Thank you for your input. I am glad you get to work in studios so much. There are not enough people with that background contributing to high-end home audio reproduction. I hope my information is of help.

Best regards,
Roy Johnson
Founder and Designer
Green Mountain Audio
So by "phase coherent" you really mean that a first order filter remains entirely true to its 90deg phase separeation between tweeter and woofer?
Thats a new definition to me, maybe we have to start with defining every term properly first.
Also a speaker which has the drivers on a vertical axis can only be phase coherent at one point in space. This of course is a purely geometrical problem independent of any electrical feature.

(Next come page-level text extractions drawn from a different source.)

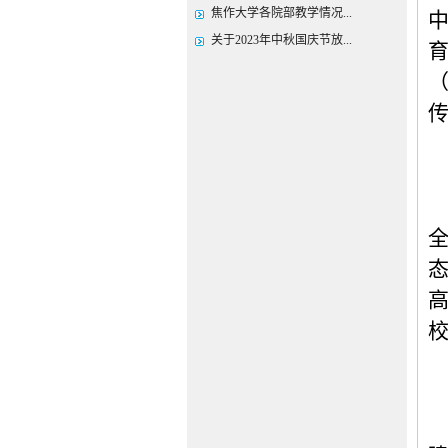
焦作大学各院部教学情况...
关于2023年中秋国庆节放...
传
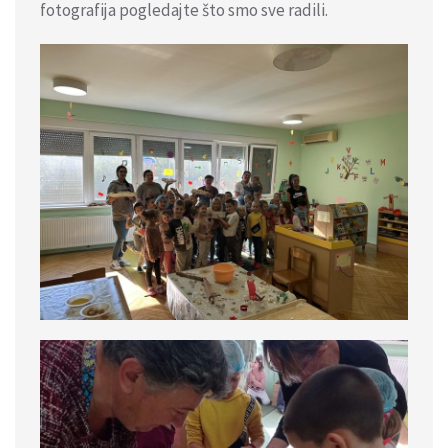
fotografija pogledajte što smo sve radili.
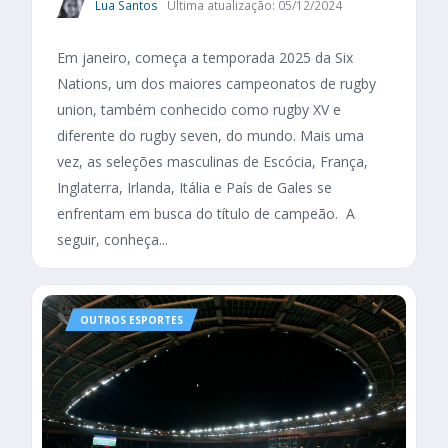
Lua Santos
Última atualização: 05/12/2024
Em janeiro, começa a temporada 2025 da Six
Nations, um dos maiores campeonatos de rugby
union, também conhecido como rugby XV e
diferente do rugby seven, do mundo. Mais uma
vez, as seleções masculinas de Escócia, França,
Inglaterra, Irlanda, Itália e País de Gales se
enfrentam em busca do título de campeão. A
seguir, conheça...
OUTROS ESPORTES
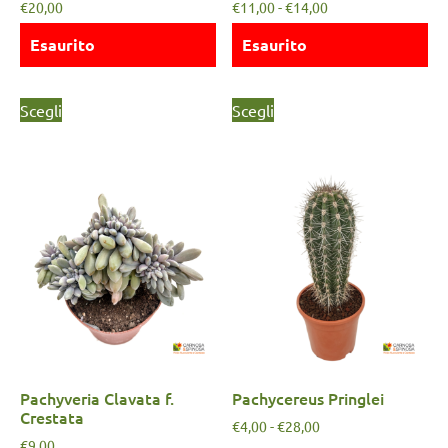
€
20,00
€
11,00
-
€
14,00
Esaurito
Esaurito
Scegli
Scegli
Pachyveria Clavata f.
Pachycereus Pringlei
Crestata
€
4,00
-
€
28,00
€
9,00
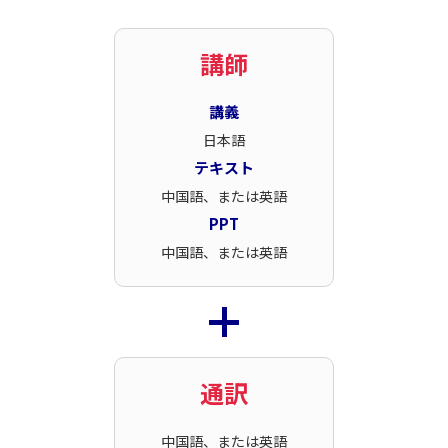
講師
講義
日本語
テキスト
中国語、または英語
PPT
中国語、または英語
通訳
中国語、または英語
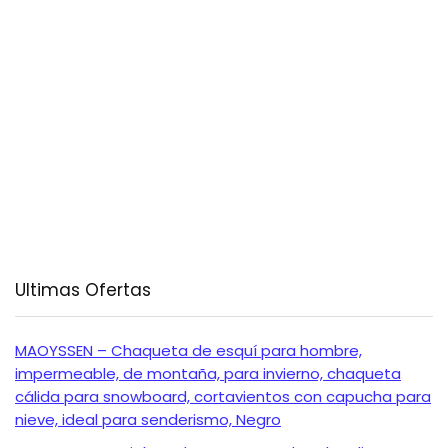
Ultimas Ofertas
MAOYSSEN – Chaqueta de esquí para hombre,
impermeable, de montaña, para invierno, chaqueta
cálida para snowboard, cortavientos con capucha para
nieve, ideal para senderismo, Negro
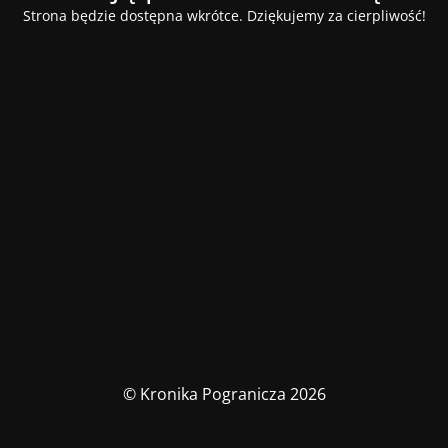
Strona będzie dostępna wkrótce. Dziękujemy za cierpliwość!
© Kronika Pogranicza 2026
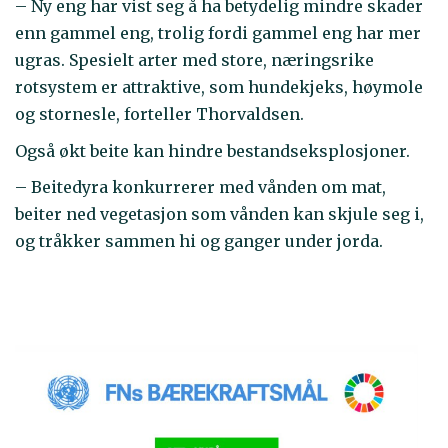
– Ny eng har vist seg å ha betydelig mindre skader
enn gammel eng, trolig fordi gammel eng har mer
ugras. Spesielt arter med store, næringsrike
rotsystem er attraktive, som hundekjeks, høymole
og stornesle, forteller Thorvaldsen.
Også økt beite kan hindre bestandseksplosjoner.
– Beitedyra konkurrerer med vånden om mat,
beiter ned vegetasjon som vånden kan skjule seg i,
og tråkker sammen hi og ganger under jorda.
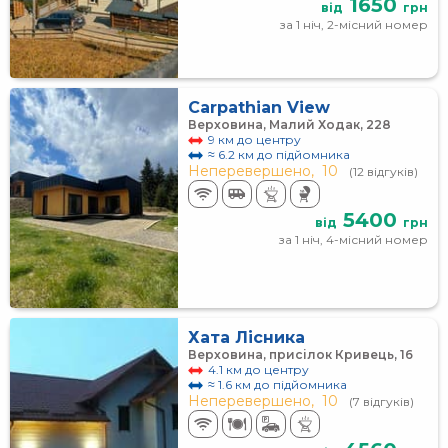
1650
від
грн
за 1 ніч, 2-місний номер
Carpathian View
Верховина, Малий Ходак, 228
9 км до центру
≈ 6.2 км до підйомника
Неперевершено,
10
(12 відгуків)
5400
від
грн
за 1 ніч, 4-місний номер
Хата Лісника
Верховина, присілок Кривець, 16
4.1 км до центру
≈ 1.6 км до підйомника
Неперевершено,
10
(7 відгуків)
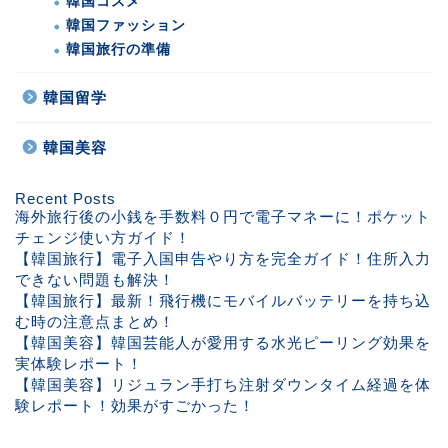
韓国コスメ
韓国ファッション
韓国旅行の準備
韓国留学
韓国美容
Recent Posts
海外旅行後の小銭を手数料０円で電子マネーに！ポケット
チェンジ使い方ガイド！
【韓国旅行】電子入国申告やり方を完全ガイド！住所入力
できない問題も解決！
【韓国旅行】最新！飛行機にモバイルバッテリーを持ち込
む時の注意点まとめ！
【韓国美容】韓国芸能人が愛用する水光ピーリング効果を
実体験レポート！
【韓国美容】リジュラン手打ち注射ダウンタイム経過を体
験レポート！効果がすごかった！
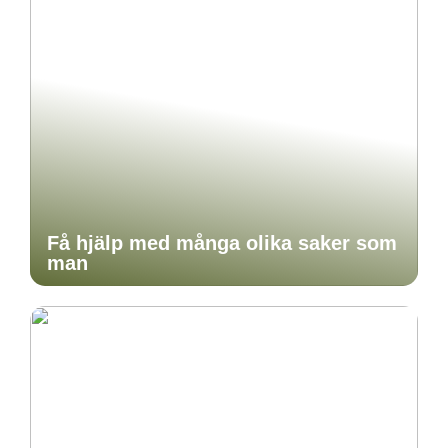
Få hjälp med många olika saker som
man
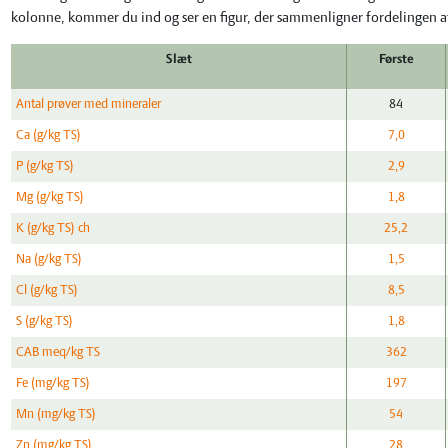
kolonne, kommer du ind og ser en figur, der sammenligner fordelingen af d
Slæt
Første
Antal prøver med mineraler
84
Ca (g/kg TS)
7,0
P (g/kg TS)
2,9
Mg (g/kg TS)
1,8
K (g/kg TS) ch
25,2
Na (g/kg TS)
1,5
Cl (g/kg TS)
8,5
S (g/kg TS)
1,8
CAB meq/kg TS
362
Fe (mg/kg TS)
197
Mn (mg/kg TS)
54
Zn (mg/kg TS)
28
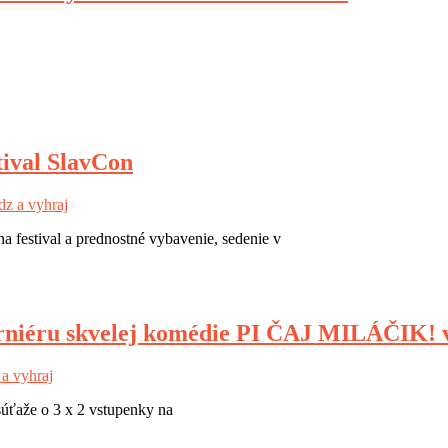
tival SlavCon
z a vyhraj
a festival a prednostné vybavenie, sedenie v
erniéru skvelej komédie PI ČAJ MILÁČIK! v 
a vyhraj
 súťaže o 3 x 2 vstupenky na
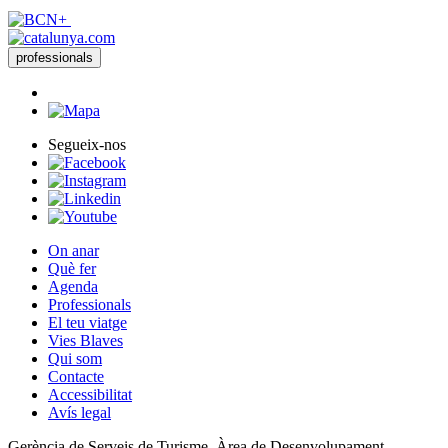
professionals
Segueix-nos
On anar
Què fer
Agenda
Professionals
El teu viatge
Vies Blaves
Qui som
Contacte
Accessibilitat
Avís legal
Gerència de Serveis de Turisme. Àrea de Desenvolupament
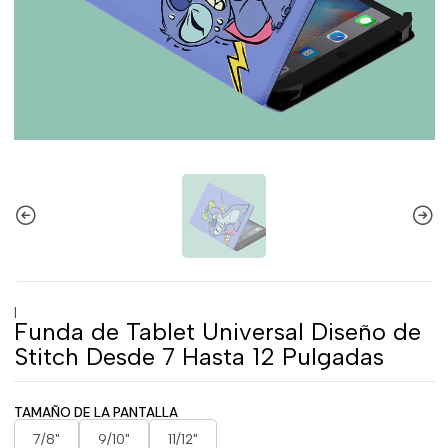
|
Funda de Tablet Universal Diseño de
Stitch Desde 7 Hasta 12 Pulgadas
TAMAÑO DE LA PANTALLA
7/8"
9/10"
11/12"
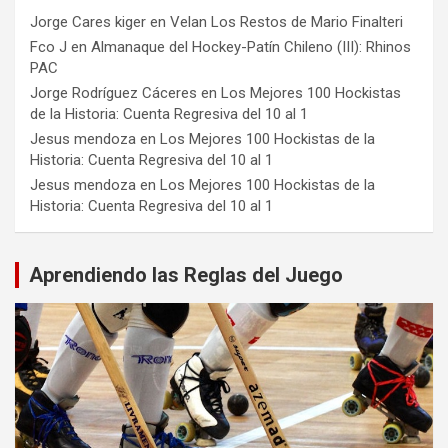
Jorge Cares kiger
en
Velan Los Restos de Mario Finalteri
Fco J
en
Almanaque del Hockey-Patín Chileno (III): Rhinos
PAC
Jorge Rodríguez Cáceres
en
Los Mejores 100 Hockistas
de la Historia: Cuenta Regresiva del 10 al 1
Jesus mendoza
en
Los Mejores 100 Hockistas de la
Historia: Cuenta Regresiva del 10 al 1
Jesus mendoza
en
Los Mejores 100 Hockistas de la
Historia: Cuenta Regresiva del 10 al 1
Aprendiendo las Reglas del Juego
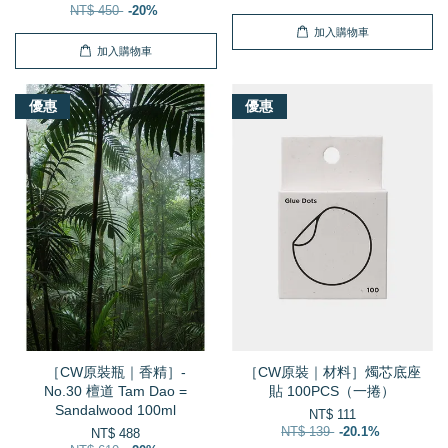
NT$ 450
-20%
加入購物車
加入購物車
優惠
優惠
［CW原裝瓶｜香精］-
［CW原裝｜材料］燭芯底座
No.30 檀道 Tam Dao =
貼 100PCS（一捲）
Sandalwood 100ml
NT$ 111
NT$ 139
-20.1%
NT$ 488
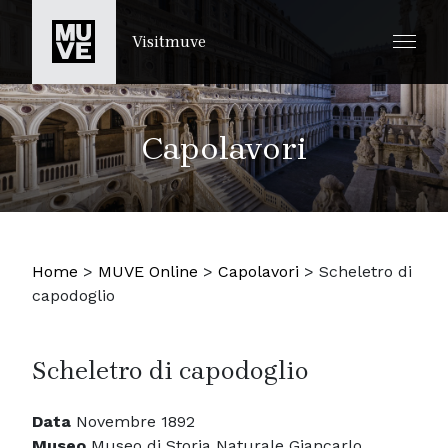
SALTA AL CONTENUTO PRINCIPALE
Visitmuve
Capolavori
Home
>
MUVE Online
>
Capolavori
>
Scheletro di
capodoglio
Scheletro di capodoglio
Data
Novembre 1892
Museo
Museo di Storia Naturale Giancarlo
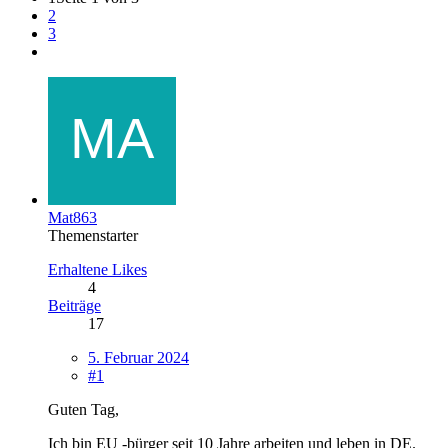
2
3
Mat863
Themenstarter
Erhaltene Likes
4
Beiträge
17
5. Februar 2024
#1
Guten Tag,
Ich bin EU -bürger seit 10 Jahre arbeiten und leben in DE.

Last but not least a time coherent speaker can easily be not phase coherent if the crossover separates the phase between drivers (as they all do). On the other hand a phase coherent speaker has got to be time coherent as well as a slight time mis alignment MUST result in a phase shift. Indeed a phaser works by splitting the signal in two and then time delays one with respect to the other before merging the signal again. If you modulate the delay you get a phaser/flanger sound , if you don't its a chorus. I hope you get the idea: all phasing is done by playing in the time domain.
Basically a phase coherent speaker is one that is not only in time but also in phase; a time coherent speaker is one thats in time but not in phase.
And most speakers are neither.

Tannoy manages to get theirs phase coherent by fitting the treble coil exactly half a wavelenght (at crossover) behind the bass coil and then using crossover characteristics and a very simple delay circuit. Thus there is no phase separation between tweeter and woofer at all (except some small aberration at crossover). They are thus in phase acoustically and electrically AND independent from the listening position.
And no I am not trying to sell Tannoy, I don't actually like the new ones with their plastic cones.
Personally, I think the aforementioned geometrical phase problem is the reason that conventional speakers have a sweet spot where everything sounds better and the stereo image snaps into place. Tannoy don't really have that: they sound the same where ever you are although the imaging shifts if you stand to the side, like looking through a window at an angle.

Having had a look at your website I see you claim a phase error of 2deg!
A bold statement, care to back that up with some measurments?
I am sure you've got access to an anechoic chamber and the necessary equipment.

Cheers Golix